• **Work instruction**
The lines to copy run from the one containing "right back paw: (443, 406)" to the last line of the entries; output those lines exactly and only them, without pictures.

(Images with pose keypoints)
*****

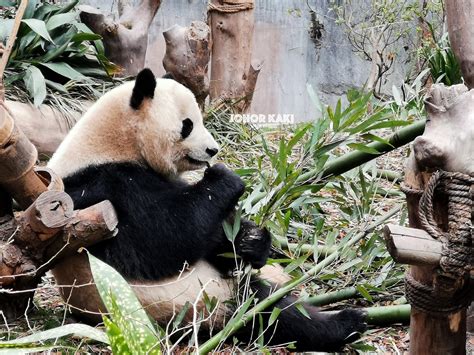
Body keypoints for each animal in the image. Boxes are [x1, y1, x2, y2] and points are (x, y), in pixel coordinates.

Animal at [48, 68, 364, 352]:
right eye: (187, 124)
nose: (213, 150)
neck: (115, 141)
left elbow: (211, 237)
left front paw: (251, 241)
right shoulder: (104, 189)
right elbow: (161, 241)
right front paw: (224, 177)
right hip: (187, 306)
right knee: (268, 312)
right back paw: (344, 324)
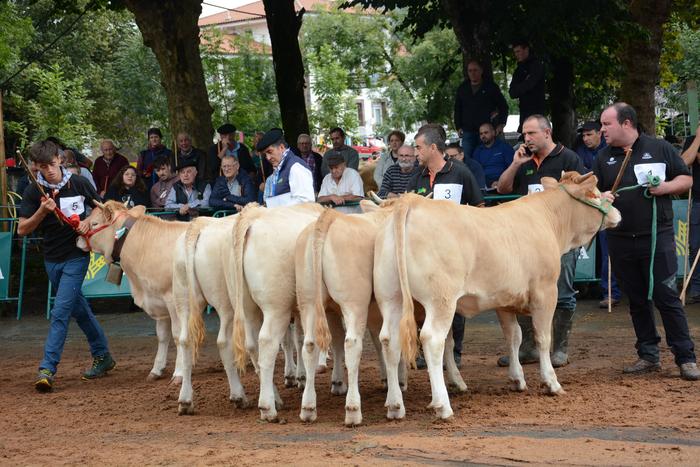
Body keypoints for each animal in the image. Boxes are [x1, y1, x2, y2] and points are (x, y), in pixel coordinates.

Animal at [374, 173, 620, 420]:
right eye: (595, 194)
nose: (617, 212)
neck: (546, 218)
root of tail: (412, 202)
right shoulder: (546, 291)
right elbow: (543, 337)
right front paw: (551, 382)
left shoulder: (504, 300)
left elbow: (514, 336)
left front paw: (517, 379)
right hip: (440, 300)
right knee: (432, 340)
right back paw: (443, 406)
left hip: (391, 297)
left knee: (389, 340)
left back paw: (395, 405)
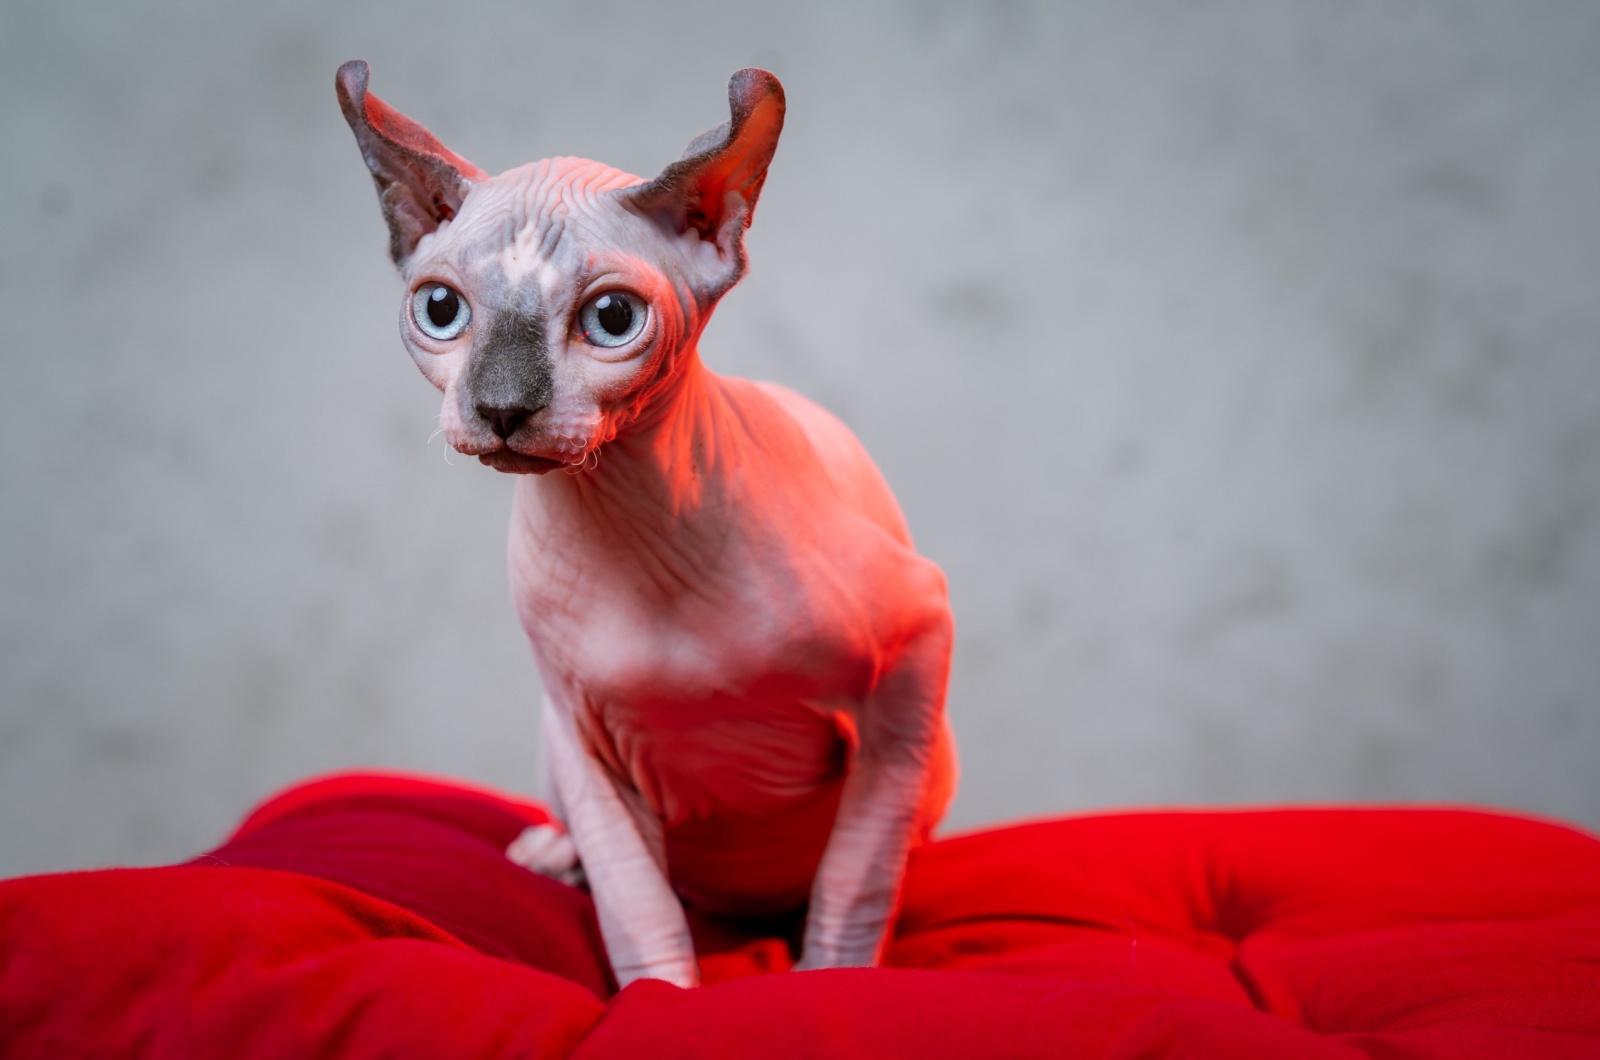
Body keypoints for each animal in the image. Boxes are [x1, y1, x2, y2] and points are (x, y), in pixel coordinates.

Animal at [337, 60, 953, 986]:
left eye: (613, 320)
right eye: (441, 310)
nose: (503, 407)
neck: (627, 518)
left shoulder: (913, 654)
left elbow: (854, 883)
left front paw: (829, 981)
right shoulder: (582, 736)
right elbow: (638, 904)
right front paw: (661, 993)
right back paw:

*****

• **Written answer**
right back paw: (443, 406)
left hip: (391, 297)
left knee: (389, 340)
left back paw: (395, 405)
Body keypoints for each animal in the image. Boxes are [x1, y1, x2, y2] and points are (x, y), in pixel coordinates.

Animal at [337, 60, 953, 986]:
left eye: (613, 320)
right eye: (441, 310)
nose: (503, 407)
neck: (627, 518)
left shoulder: (913, 654)
left elbow: (854, 883)
left front paw: (829, 981)
right shoulder: (582, 736)
right elbow: (638, 904)
right front paw: (661, 993)
right back paw:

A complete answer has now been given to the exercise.